El miedo a la muerte es también el miedo a la vida, porque vivir es un riesgo, el mismo de quien se atreve a caminar sin red sobre la cuerda floja.

Nadie está seguro en ningún lado, simplemente porque la seguridad no existe, sólo existe la incertidumbre.

Vivir en la incertidumbre es difícil pero inevitable, y siempre será mejor hacerlo con coraje que con miedo, no sea que por temor malgastemos la única oportunidad de vivir que tenemos.

Solamente podemos estar seguros del momento presente, de modo que lo más sensato es apreciar cada momento de la vida como si fuera el último y luego seguir viviendo, prestando atención a sus enseñanzas, creyendo en sus leyes y confiando en nosotros mismos.

La vida es una oportunidad pero no es para siempre, esas son las reglas de juego y esa certeza no tiene por qué vivirse como un castigo.

Me gusta pensar que la vida y la muerte son como las dos caras de una misma moneda, dos polaridades que como todos los contrarios forman una unidad, en la vida hay muerte y en la muerte hay vida.

Más que temerle a la muerte que nadie sabe qué es, el gran temor es al cambio, porque siempre nos aferramos a lo conocido.

La incertidumbre es incómoda, pero es el motor que nos impulsa a enfrentar nuevos desafíos y a aprender de la experiencia, porque la seguridad sólo ayuda a mantenerse siempre igual y a no cambiar.

La vida sería muy aburrida si todos estuviéramos seguros de lo que va a pasar, porque sólo la certeza de la muerte y el riesgo que implica vivir nos hacen sentir vivos.

Las pérdidas humanas no son ni malas ni injustas, son inevitables; porque la muerte es la condición de la vida, o sea la posibilidad concreta de desaparecer en cualquier momento, tal vez para transformarnos en otra cosa, experimentar por fin algo nuevo o en el peor o mejor de los casos, según se vea, perder la conciencia y descansar eternamente.
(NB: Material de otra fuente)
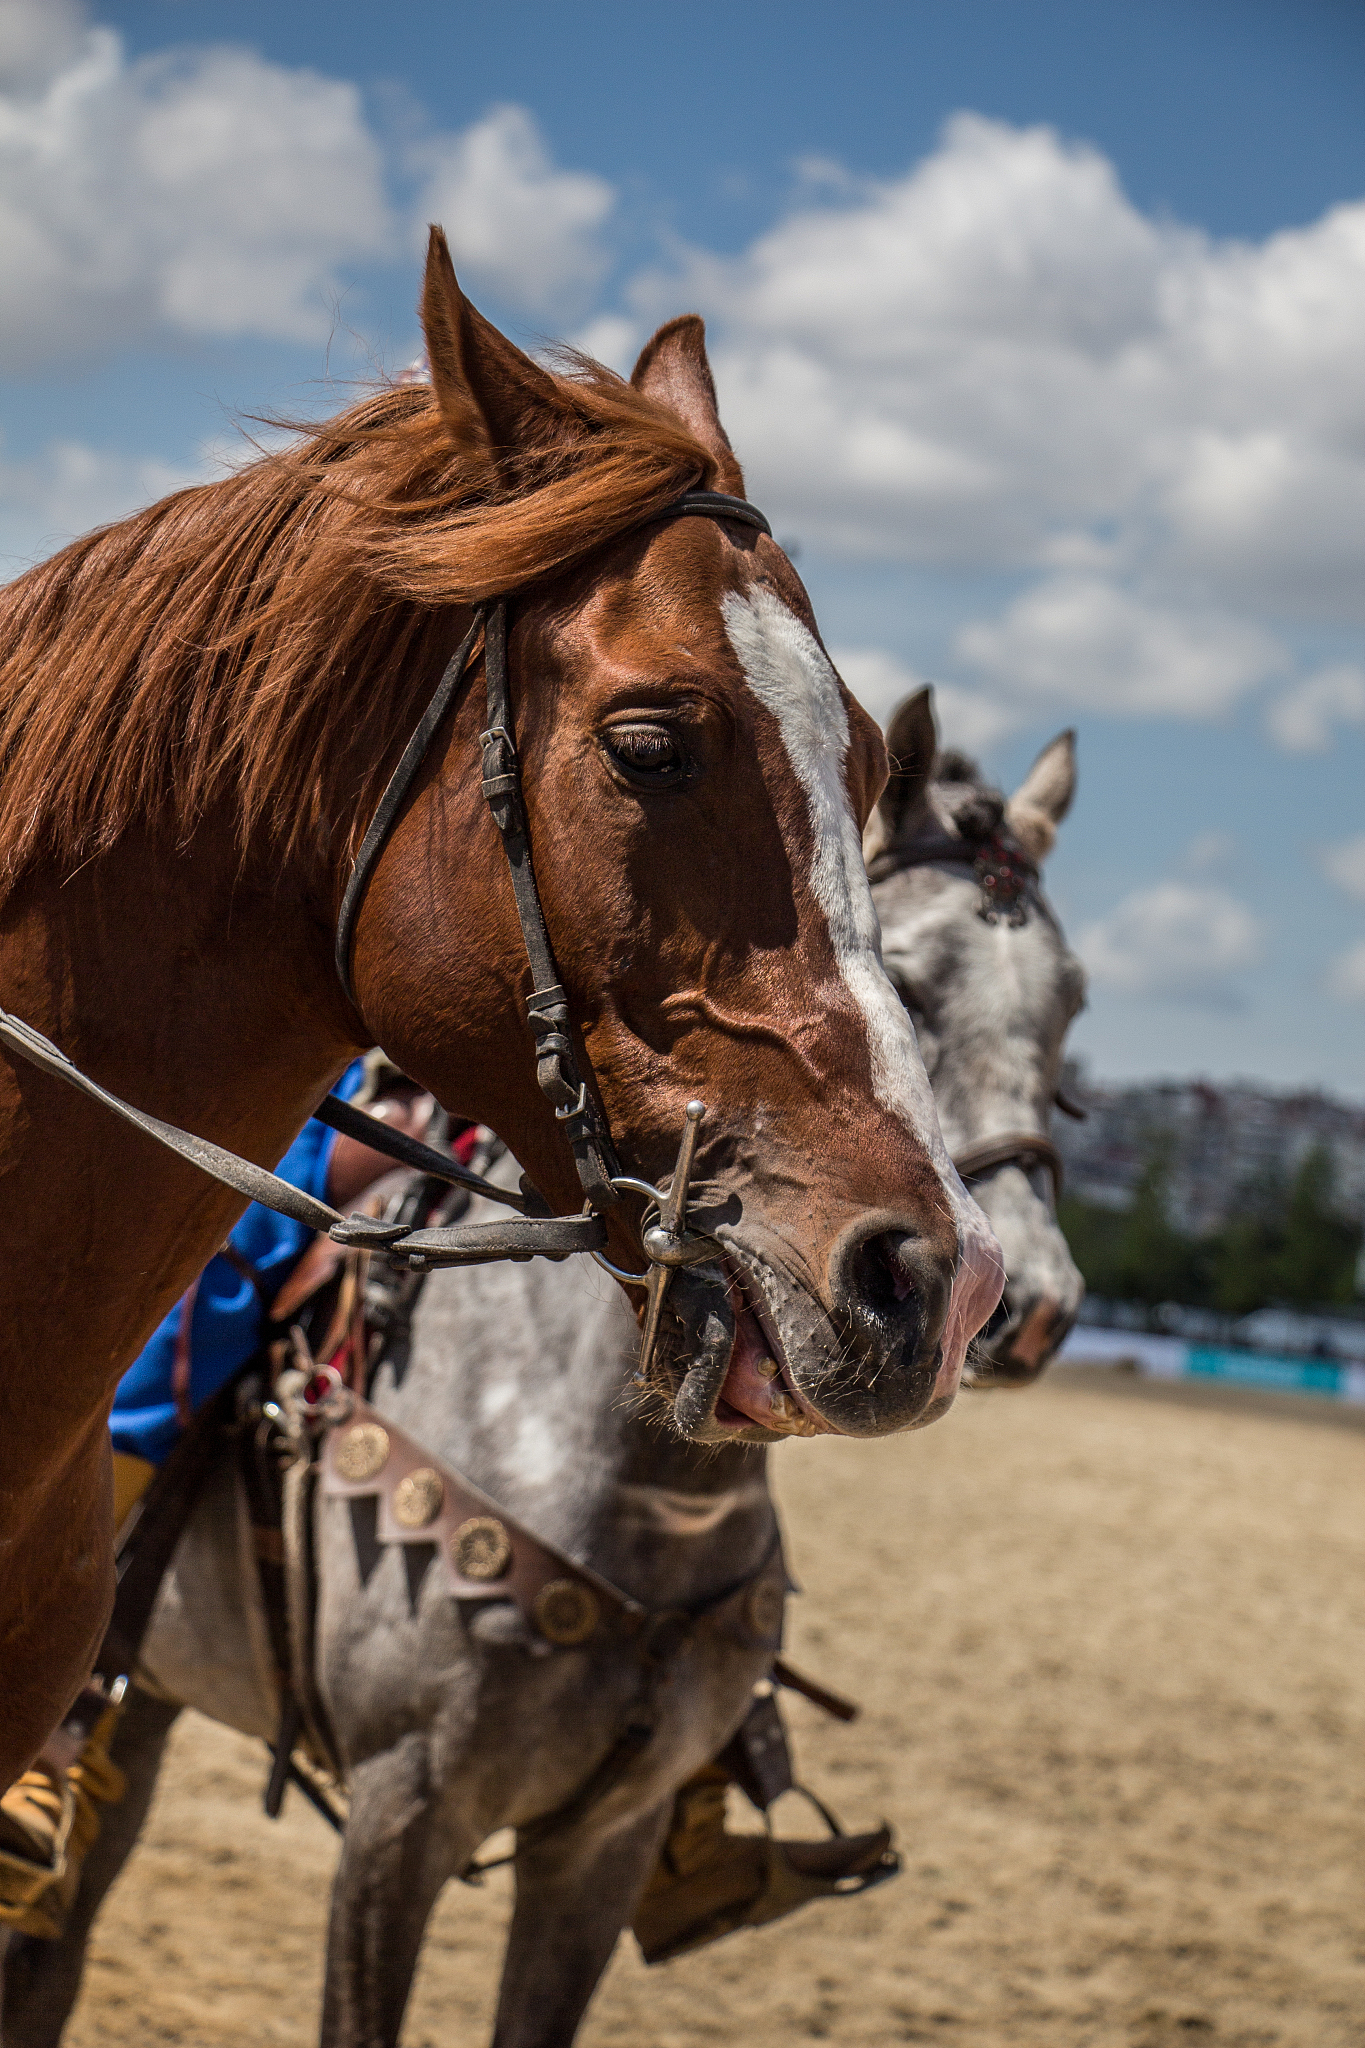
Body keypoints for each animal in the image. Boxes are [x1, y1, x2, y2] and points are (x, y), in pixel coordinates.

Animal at [0, 694, 1082, 2048]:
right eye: (921, 982)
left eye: (1068, 1007)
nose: (1004, 1297)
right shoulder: (403, 1810)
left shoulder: (602, 1842)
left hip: (147, 1691)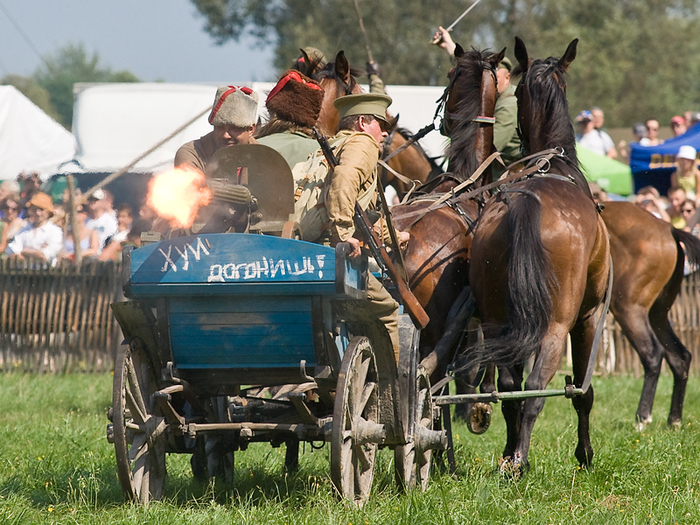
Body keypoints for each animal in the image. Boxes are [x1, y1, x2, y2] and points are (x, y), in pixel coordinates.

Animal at [468, 36, 608, 470]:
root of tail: (527, 200)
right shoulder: (589, 317)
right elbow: (582, 391)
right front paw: (585, 454)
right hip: (557, 325)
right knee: (533, 389)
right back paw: (520, 461)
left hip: (499, 319)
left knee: (511, 388)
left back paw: (511, 457)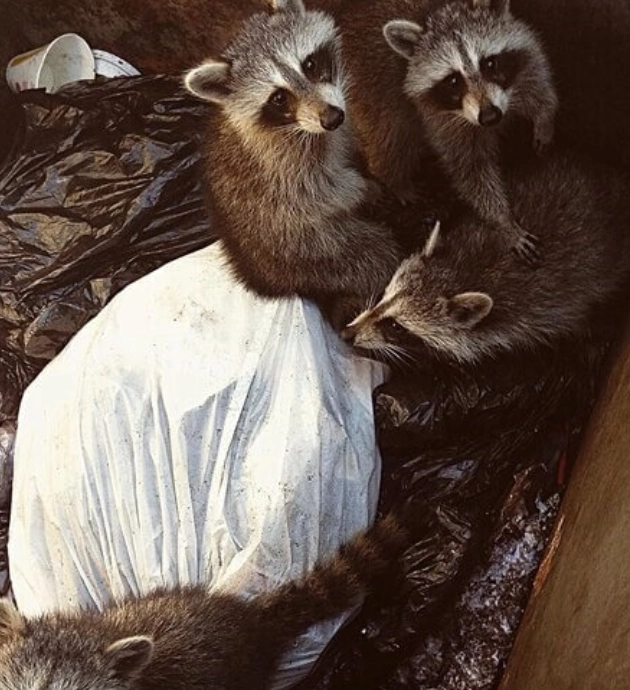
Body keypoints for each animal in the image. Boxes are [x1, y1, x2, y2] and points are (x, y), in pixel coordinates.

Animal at [184, 0, 403, 321]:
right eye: (278, 98)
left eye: (309, 65)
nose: (333, 118)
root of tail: (268, 280)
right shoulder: (280, 164)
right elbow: (318, 191)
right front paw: (362, 189)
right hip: (312, 251)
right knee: (374, 256)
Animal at [383, 0, 558, 260]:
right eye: (453, 80)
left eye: (489, 64)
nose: (490, 116)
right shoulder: (442, 120)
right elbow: (472, 170)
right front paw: (502, 221)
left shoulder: (524, 57)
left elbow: (539, 81)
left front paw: (545, 119)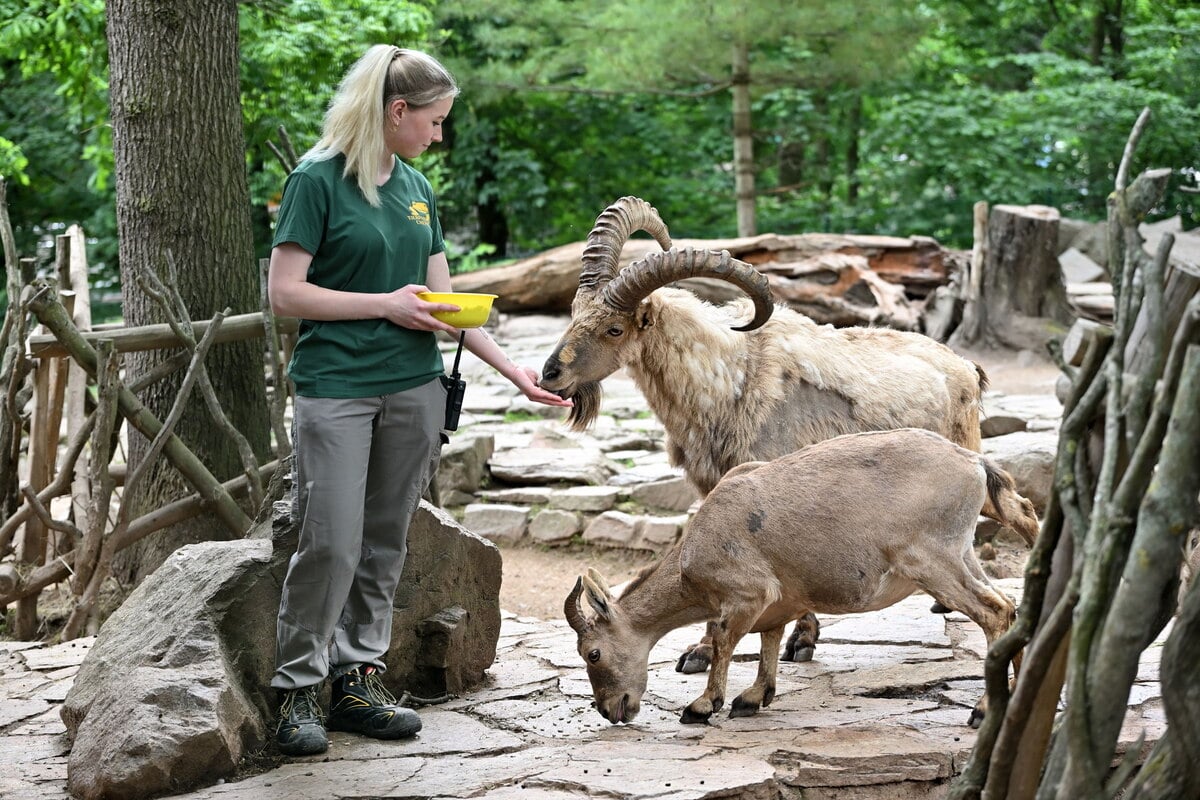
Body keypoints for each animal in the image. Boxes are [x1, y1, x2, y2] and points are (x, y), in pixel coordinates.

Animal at [540, 196, 1008, 671]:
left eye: (614, 328)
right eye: (574, 314)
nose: (549, 375)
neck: (731, 377)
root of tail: (967, 367)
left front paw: (796, 642)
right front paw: (703, 652)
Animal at [561, 429, 1041, 729]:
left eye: (593, 654)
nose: (610, 710)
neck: (690, 558)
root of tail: (974, 462)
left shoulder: (744, 593)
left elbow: (724, 641)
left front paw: (702, 706)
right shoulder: (779, 603)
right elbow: (769, 641)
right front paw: (754, 697)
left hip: (932, 561)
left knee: (996, 612)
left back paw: (983, 710)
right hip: (962, 554)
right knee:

Trasladamos nuestro miedo a la muerte, cuando exigimos seguridad en las calles, en los transportes, en el tránsito, en la salud, en el trabajo, cuando todos sabemos que es imposible tener seguridad absoluta, porque aunque esto fuera posible, tal vez nos sentiríamos algo más seguros, pero quedaría comprometida nuestra libertad de transitar libremente.

La inseguridad de la vida nos obliga a crecer, a madurar, y a intentar descubrir sus misterios; que son insondables y fascinantes, que nos brindan sabiduría y hasta nos permiten vislumbrar una esperanza.

Recién después de haber vivido muchos años, los seres humanos se pueden dar cuenta de lo milagroso de la existencia, de la extraordinaria condición de ser únicos e irrepetibles, de la grandeza humana, del gran misterio del universo que como nosotros se destruye y se recrea en una eterna danza cósmica.

La vida es un don que viene con valor agregado, o sea que cada uno nace con un potencial, para explorar y desarrollar para llegar a ser quien es.

El hecho de que seamos todos diferentes nos sugiere que cada potencial desarrollado podría dar lugar a un todo armónico e integrado. Pero no todos están dispuestos o en condiciones todavía de desarrollar sus recursos para vincularlos con otros para el bien común.

Si deseamos protegernos de la inseguridad en la vida y vivimos a la defensiva, también estamos intentando desesperadamente evitar la muerte. Tal vez, aceptando la muerte y entregándonos a ella, podremos enfrentar el desafío de vivir plenamente, sin resistirnos, rindiéndonos ante la promesa del descanso eterno o tal vez creyendo en lo que toda la humanidad ha intuido desde siempre, de que es verdad que existe, la vida después de la muerte.